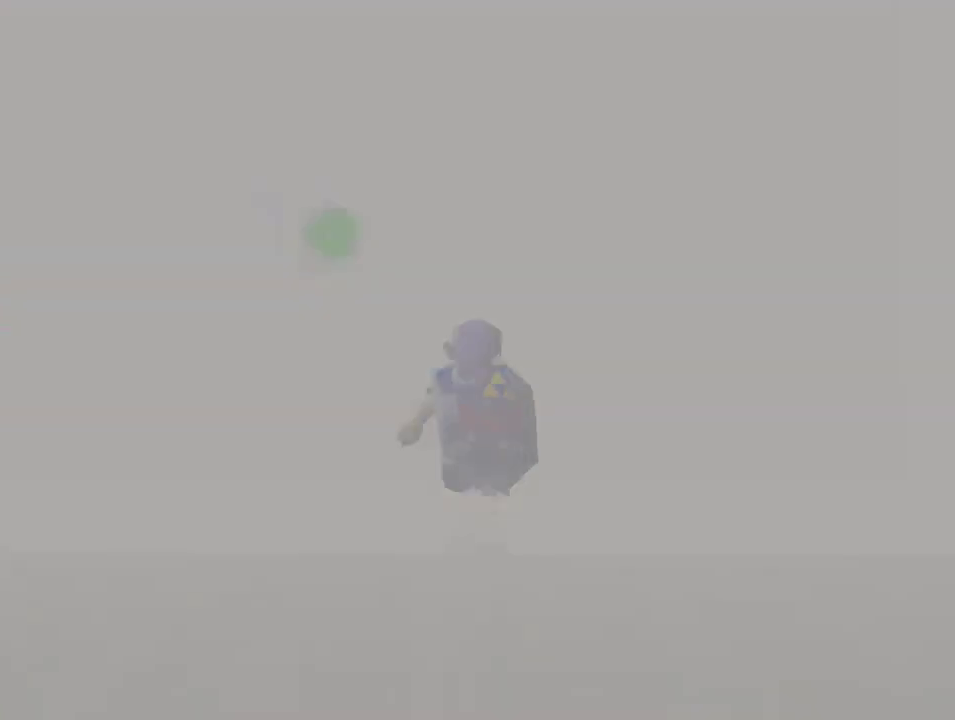
{"dt_ms": 500, "buttons": [], "left_stick": "center", "events": []}
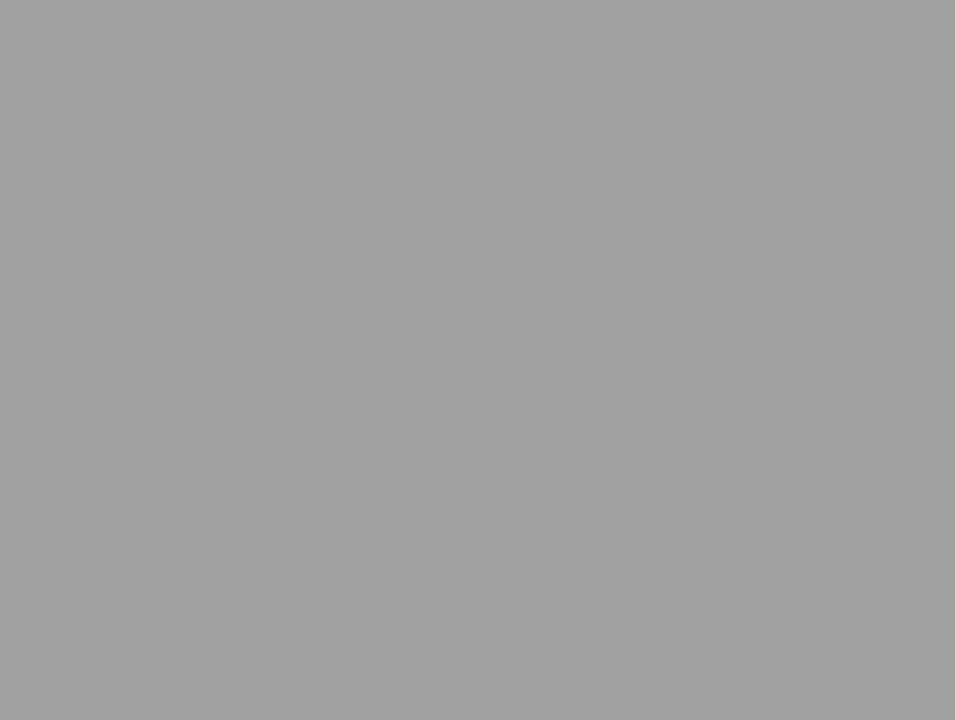
{"dt_ms": 500, "buttons": [], "left_stick": "center", "events": []}
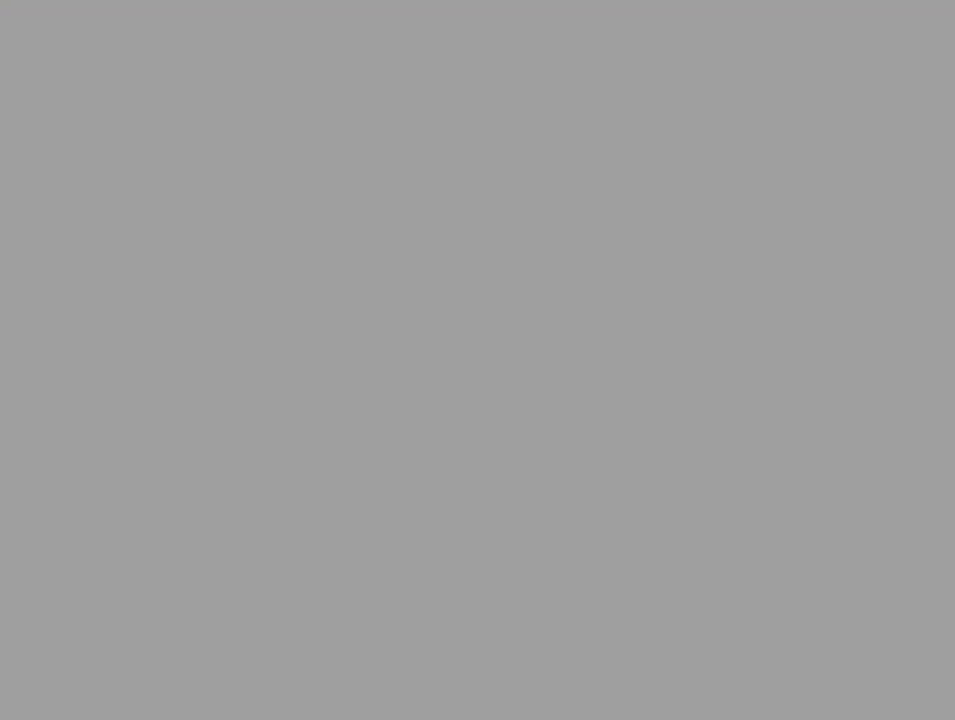
{"dt_ms": 500, "buttons": [], "left_stick": "center", "events": []}
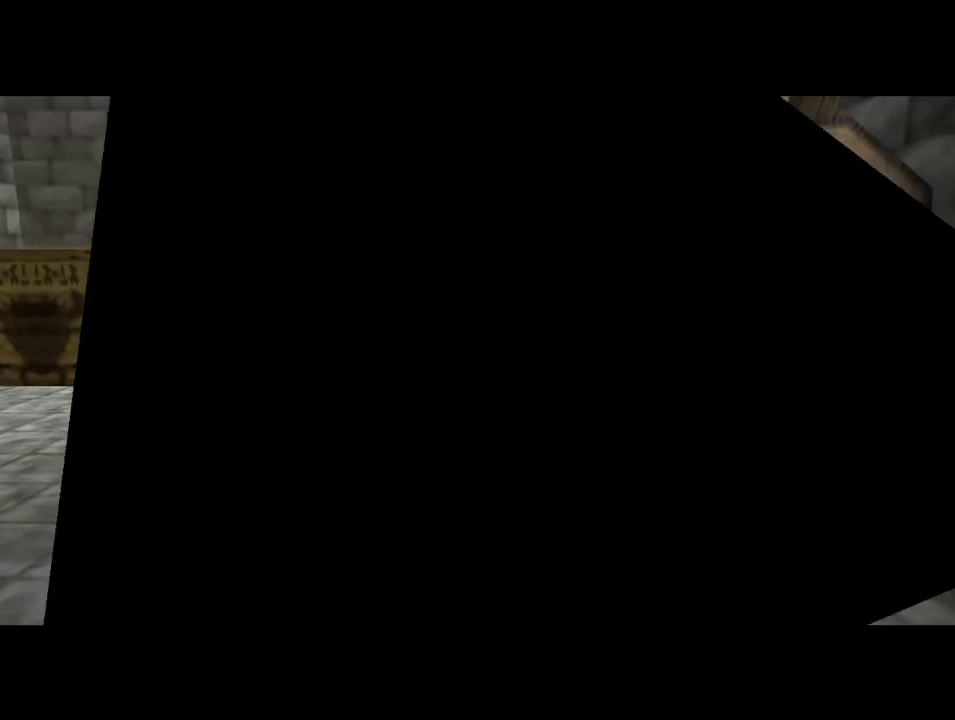
{"dt_ms": 500, "buttons": [], "left_stick": "center", "events": []}
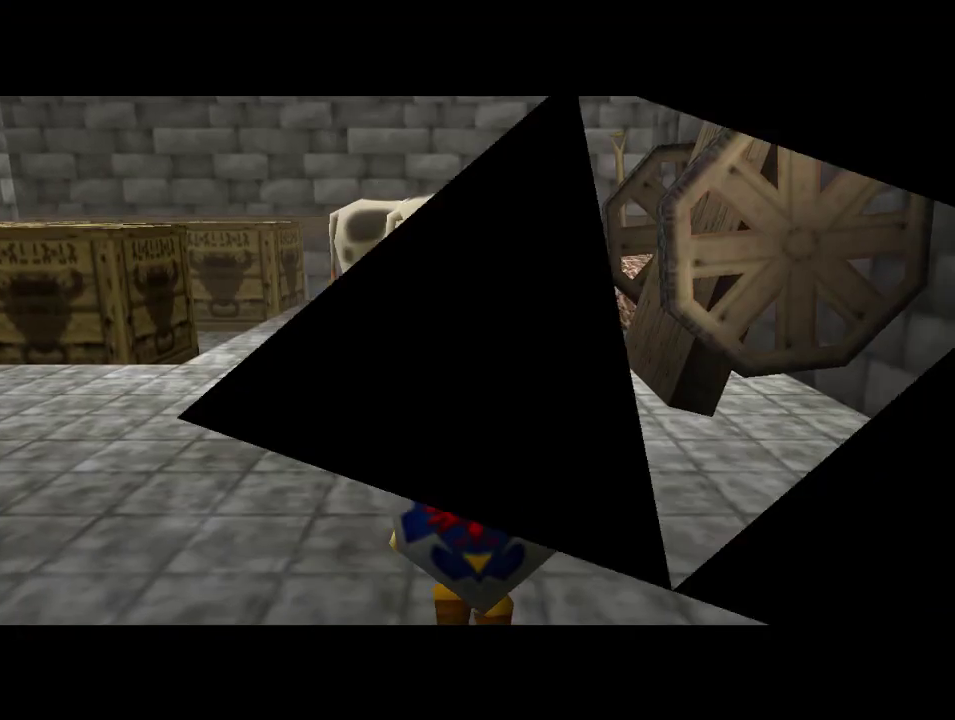
{"dt_ms": 500, "buttons": [], "left_stick": "center", "events": []}
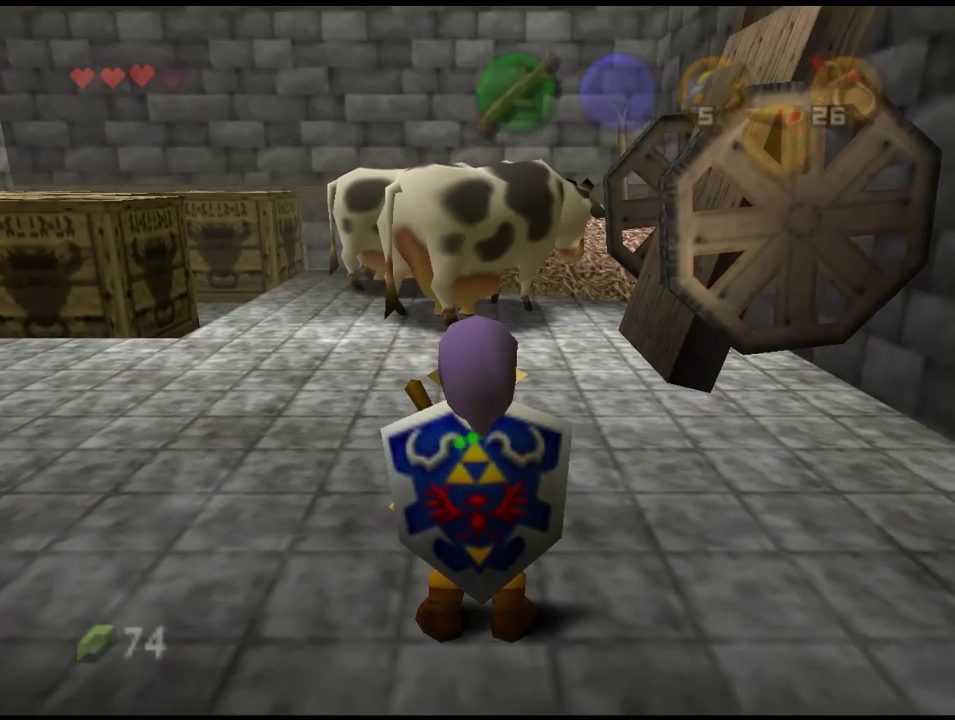
{"dt_ms": 500, "buttons": [], "left_stick": "down", "events": [[367, "left_stick", "down"]]}
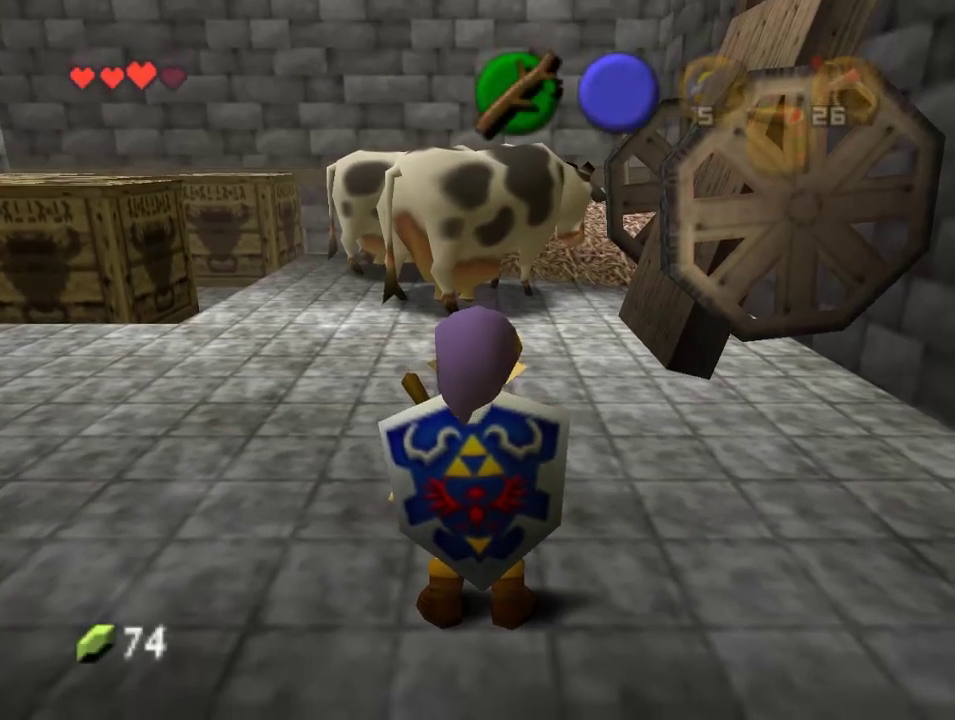
{"dt_ms": 500, "buttons": [], "left_stick": "up", "events": [[67, "Z", "down"], [100, "left_stick", "center"], [200, "Z", "up"], [267, "left_stick", "up"]]}
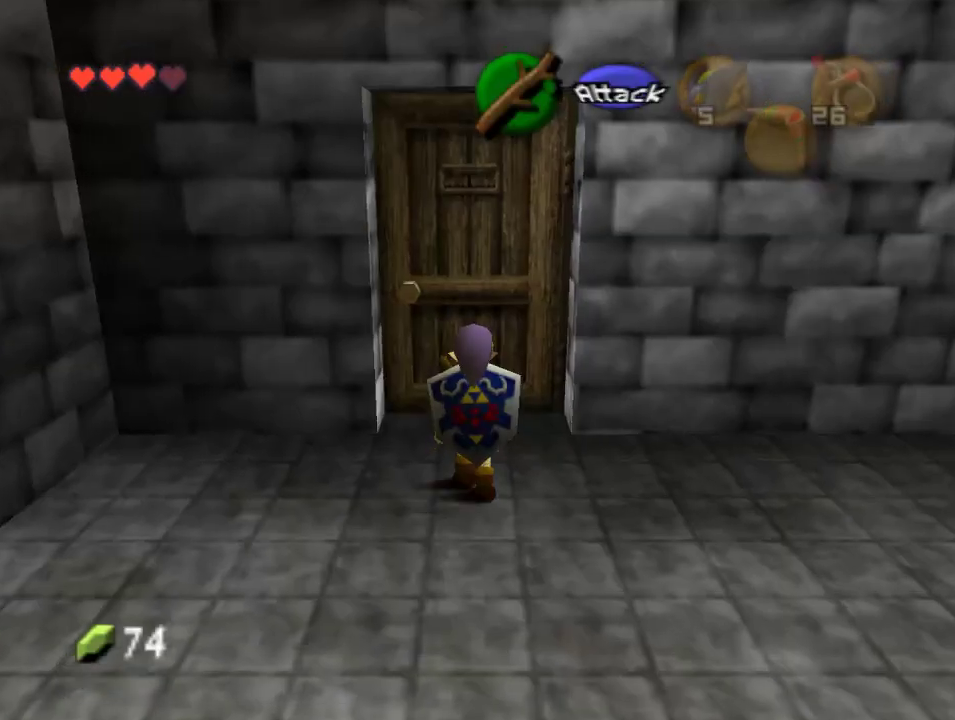
{"dt_ms": 500, "buttons": ["A"], "left_stick": "center", "events": [[133, "left_stick", "center"], [333, "A", "down"], [433, "A", "up"], [500, "A", "down"]]}
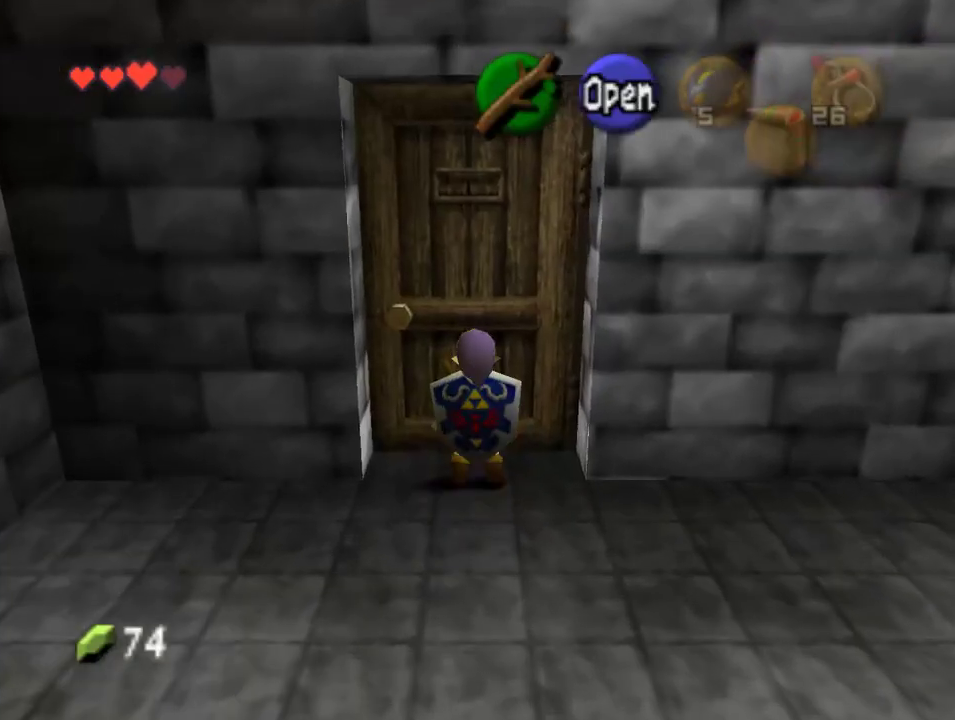
{"dt_ms": 500, "buttons": [], "left_stick": "center", "events": [[100, "A", "up"]]}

^^^^^^^^

● **DIRECTIONS FOR THIS TASK**
Each entry is to be returned precisely as it appears, but the pictures are to be dropped.

● **SOLUTION FOR THIS TASK**
{"dt_ms": 500, "buttons": [], "left_stick": "center", "events": []}
{"dt_ms": 500, "buttons": [], "left_stick": "center", "events": []}
{"dt_ms": 500, "buttons": [], "left_stick": "center", "events": []}
{"dt_ms": 500, "buttons": [], "left_stick": "center", "events": []}
{"dt_ms": 500, "buttons": [], "left_stick": "center", "events": []}
{"dt_ms": 500, "buttons": [], "left_stick": "down", "events": [[367, "left_stick", "down"]]}
{"dt_ms": 500, "buttons": [], "left_stick": "up", "events": [[67, "Z", "down"], [100, "left_stick", "center"], [200, "Z", "up"], [267, "left_stick", "up"]]}
{"dt_ms": 500, "buttons": ["A"], "left_stick": "center", "events": [[133, "left_stick", "center"], [333, "A", "down"], [433, "A", "up"], [500, "A", "down"]]}
{"dt_ms": 500, "buttons": [], "left_stick": "center", "events": [[100, "A", "up"]]}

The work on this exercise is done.